Bisnissawit.com – Dalam rangkaian Indonesia Economic Summit (IES) 2025, Serikat Petani Kelapa Sawit (SPKS) yang diwakili oleh Ketua Sabarudin menegaskan komitmen organisasi dalam memperjuangkan keberlanjutan industri kelapa sawit di Indonesia.
Dialog kolaboratif ini diselenggarakan oleh Global Alliance for a Sustainable Planet (GASP), Indonesian Business Council (IBC), dan Indonesia Palm Oil Strategic Studies (IPOSS) untuk membahas tantangan dan peluang keberlanjutan minyak sawit Indonesia.
Sebagai produsen minyak sawit terbesar di dunia, Indonesia memiliki peran strategis dalam rantai pasok global. Industri ini menyumbang sekitar 3,5% terhadap PDB nasional dan menjadi sumber penghidupan bagi lebih dari 18 juta orang.
Namun, dengan diberlakukannya European Union Deforestation Regulation (EUDR) pada 2026, Indonesia menghadapi tantangan besar dalam memastikan produk sawitnya tetap kompetitif di pasar internasional, termasuk Uni Eropa.
Ketua SPKS Sabarudin menekankan pentingnya sinergi dalam menghadapi regulasi tersebut.
“Kami percaya bahwa penguatan peran smallholders adalah kunci keberlanjutan sawit di Indonesia. Dalam menghadapi tantangan seperti Regulasi Deforestasi Uni Eropa, sinergi kebijakan, dukungan teknologi, dan kolaborasi lintas sektor sangatlah penting untuk masa depan sawit yang lebih adil dan berkelanjutan,” ujarnya saat diwawancarai Media Bisnis Sawit, Selasa (18/2/25).
Hampir 40% luas perkebunan sawit di Indonesia dikelola oleh petani kecil (smallholders), yang menjadi pihak paling rentan terhadap dampak regulasi tersebut. Oleh karena itu, dukungan terhadap peningkatan produktivitas, penyediaan data yang akurat, bantuan keuangan, dan tata kelola yang baik menjadi prioritas bersama.
Lebih lanjut, dialog tersebut menyoroti fakta bahwa minyak sawit bukanlah penyebab utama deforestasi. Justru, industri kelapa sawit di Indonesia telah memberikan kontribusi positif dalam mengalihfungsikan lahan-lahan terdegradasi menjadi lahan produktif.
“EUDR seharusnya tidak mengandung unsur regulatory imperialism yang tidak adil terhadap negara penghasil sawit seperti Indonesia,” kata Sabarudin.

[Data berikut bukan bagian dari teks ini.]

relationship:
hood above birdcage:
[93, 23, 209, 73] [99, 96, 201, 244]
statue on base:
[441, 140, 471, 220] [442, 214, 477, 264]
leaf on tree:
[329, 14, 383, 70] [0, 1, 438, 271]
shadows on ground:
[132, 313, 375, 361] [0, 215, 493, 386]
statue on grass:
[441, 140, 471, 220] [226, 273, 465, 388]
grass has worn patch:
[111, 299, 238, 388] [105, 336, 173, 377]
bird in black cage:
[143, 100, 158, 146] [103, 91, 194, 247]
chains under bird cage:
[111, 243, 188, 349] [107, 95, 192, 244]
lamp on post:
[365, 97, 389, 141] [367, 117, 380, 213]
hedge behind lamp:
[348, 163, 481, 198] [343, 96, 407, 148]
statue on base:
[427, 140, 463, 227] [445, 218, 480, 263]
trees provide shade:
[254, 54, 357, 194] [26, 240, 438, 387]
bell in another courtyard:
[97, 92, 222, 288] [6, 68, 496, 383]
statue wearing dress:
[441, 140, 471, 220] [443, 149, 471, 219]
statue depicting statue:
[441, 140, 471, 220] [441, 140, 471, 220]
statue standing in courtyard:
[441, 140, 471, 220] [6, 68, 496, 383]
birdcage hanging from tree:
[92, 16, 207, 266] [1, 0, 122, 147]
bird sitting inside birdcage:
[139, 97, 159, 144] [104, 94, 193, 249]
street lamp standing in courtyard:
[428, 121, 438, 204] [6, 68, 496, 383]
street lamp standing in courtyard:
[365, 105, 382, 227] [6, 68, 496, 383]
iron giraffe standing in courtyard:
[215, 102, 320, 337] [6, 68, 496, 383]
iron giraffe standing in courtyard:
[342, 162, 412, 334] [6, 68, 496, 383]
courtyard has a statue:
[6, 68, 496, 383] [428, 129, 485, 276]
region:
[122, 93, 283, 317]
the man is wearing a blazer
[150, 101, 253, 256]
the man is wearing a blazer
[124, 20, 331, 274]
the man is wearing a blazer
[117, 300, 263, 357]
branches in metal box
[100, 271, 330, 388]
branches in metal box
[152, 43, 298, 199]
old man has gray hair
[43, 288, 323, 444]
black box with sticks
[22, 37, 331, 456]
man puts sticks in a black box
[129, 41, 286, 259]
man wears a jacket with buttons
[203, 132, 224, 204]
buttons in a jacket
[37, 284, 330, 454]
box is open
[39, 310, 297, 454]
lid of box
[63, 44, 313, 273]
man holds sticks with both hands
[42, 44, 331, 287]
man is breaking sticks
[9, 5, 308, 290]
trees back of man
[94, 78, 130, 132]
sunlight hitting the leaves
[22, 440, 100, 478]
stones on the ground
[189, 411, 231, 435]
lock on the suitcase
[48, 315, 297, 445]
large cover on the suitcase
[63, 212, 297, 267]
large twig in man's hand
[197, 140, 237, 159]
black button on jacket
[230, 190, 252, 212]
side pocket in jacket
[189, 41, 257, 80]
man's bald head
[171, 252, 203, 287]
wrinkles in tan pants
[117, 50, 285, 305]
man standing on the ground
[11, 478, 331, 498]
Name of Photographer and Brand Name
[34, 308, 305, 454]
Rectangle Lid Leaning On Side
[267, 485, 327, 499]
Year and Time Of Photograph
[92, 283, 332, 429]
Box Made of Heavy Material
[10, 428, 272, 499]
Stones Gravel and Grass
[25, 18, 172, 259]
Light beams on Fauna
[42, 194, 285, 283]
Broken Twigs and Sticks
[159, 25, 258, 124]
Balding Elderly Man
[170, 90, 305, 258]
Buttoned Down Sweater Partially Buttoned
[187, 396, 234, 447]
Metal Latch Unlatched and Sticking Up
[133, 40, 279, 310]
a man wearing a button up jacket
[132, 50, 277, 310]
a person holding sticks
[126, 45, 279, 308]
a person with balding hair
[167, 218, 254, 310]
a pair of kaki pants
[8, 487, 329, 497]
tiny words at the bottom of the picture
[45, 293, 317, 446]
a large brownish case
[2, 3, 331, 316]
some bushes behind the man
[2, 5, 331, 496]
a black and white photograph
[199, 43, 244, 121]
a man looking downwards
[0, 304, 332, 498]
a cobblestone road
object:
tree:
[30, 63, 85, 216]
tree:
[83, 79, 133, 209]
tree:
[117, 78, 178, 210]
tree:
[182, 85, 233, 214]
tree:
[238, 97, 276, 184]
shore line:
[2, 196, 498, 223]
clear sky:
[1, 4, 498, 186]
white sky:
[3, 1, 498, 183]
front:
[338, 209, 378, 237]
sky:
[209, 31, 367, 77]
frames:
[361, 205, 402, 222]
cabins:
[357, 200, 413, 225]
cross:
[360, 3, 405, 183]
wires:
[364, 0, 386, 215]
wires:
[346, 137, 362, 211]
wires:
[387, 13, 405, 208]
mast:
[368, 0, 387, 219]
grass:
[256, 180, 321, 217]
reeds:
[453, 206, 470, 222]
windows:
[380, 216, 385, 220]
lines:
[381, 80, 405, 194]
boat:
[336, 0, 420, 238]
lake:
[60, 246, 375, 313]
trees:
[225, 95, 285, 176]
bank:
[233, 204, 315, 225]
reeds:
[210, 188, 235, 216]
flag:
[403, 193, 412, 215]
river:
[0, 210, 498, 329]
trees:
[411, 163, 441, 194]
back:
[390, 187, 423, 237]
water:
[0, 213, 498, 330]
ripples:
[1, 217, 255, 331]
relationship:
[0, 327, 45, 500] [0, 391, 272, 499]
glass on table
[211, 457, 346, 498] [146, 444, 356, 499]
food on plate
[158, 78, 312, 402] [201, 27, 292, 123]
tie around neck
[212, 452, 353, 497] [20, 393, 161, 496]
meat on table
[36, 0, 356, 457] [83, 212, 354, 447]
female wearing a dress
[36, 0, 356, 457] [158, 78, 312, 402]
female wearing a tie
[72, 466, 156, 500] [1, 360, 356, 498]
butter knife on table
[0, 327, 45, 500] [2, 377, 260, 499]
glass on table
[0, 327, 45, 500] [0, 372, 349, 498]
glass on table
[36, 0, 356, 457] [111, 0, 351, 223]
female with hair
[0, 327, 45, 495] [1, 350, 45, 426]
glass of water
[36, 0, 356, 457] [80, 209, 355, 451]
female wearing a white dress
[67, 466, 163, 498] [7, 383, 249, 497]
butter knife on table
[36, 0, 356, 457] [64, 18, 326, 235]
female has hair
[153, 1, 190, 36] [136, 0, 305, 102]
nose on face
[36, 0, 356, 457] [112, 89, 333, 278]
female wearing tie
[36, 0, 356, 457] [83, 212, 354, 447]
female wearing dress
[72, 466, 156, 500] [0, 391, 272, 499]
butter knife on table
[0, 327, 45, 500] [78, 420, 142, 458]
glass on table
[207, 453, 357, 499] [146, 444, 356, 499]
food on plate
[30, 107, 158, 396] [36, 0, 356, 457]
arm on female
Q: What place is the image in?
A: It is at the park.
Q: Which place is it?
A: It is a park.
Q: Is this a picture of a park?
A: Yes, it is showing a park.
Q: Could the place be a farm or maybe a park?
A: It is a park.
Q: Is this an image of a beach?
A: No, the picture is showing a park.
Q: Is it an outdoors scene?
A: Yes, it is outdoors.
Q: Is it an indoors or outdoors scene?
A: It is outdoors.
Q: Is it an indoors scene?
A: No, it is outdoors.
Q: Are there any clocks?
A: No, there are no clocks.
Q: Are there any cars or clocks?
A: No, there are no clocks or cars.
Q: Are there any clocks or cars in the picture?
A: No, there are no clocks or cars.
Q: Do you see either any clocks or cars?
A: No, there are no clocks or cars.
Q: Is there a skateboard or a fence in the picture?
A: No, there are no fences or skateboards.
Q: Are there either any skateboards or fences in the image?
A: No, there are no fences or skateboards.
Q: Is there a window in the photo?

Dalam kesempatan ini, para pemangku kepentingan menyepakati perlunya kebijakan yang lebih kooperatif dan berimbang antara Indonesia dan Uni Eropa. Pendekatan tersebut akan memperkuat daya saing sawit Indonesia sambil tetap mempertahankan kelestarian lingkungan.
Dialog kolaboratif ini mempertemukan lebih dari 60 tokoh penting, termasuk perwakilan pemerintah, pemimpin bisnis, dan mitra strategis, yang berdiskusi mengenai pengembangan investasi dan kolaborasi bisnis untuk masa depan sawit berkelanjutan.
Dengan kolaborasi lintas sektor dan penguatan peran petani kecil, Indonesia diharapkan tetap menjadi pemimpin yang kompetitif dan bertanggung jawab dalam industri kelapa sawit global.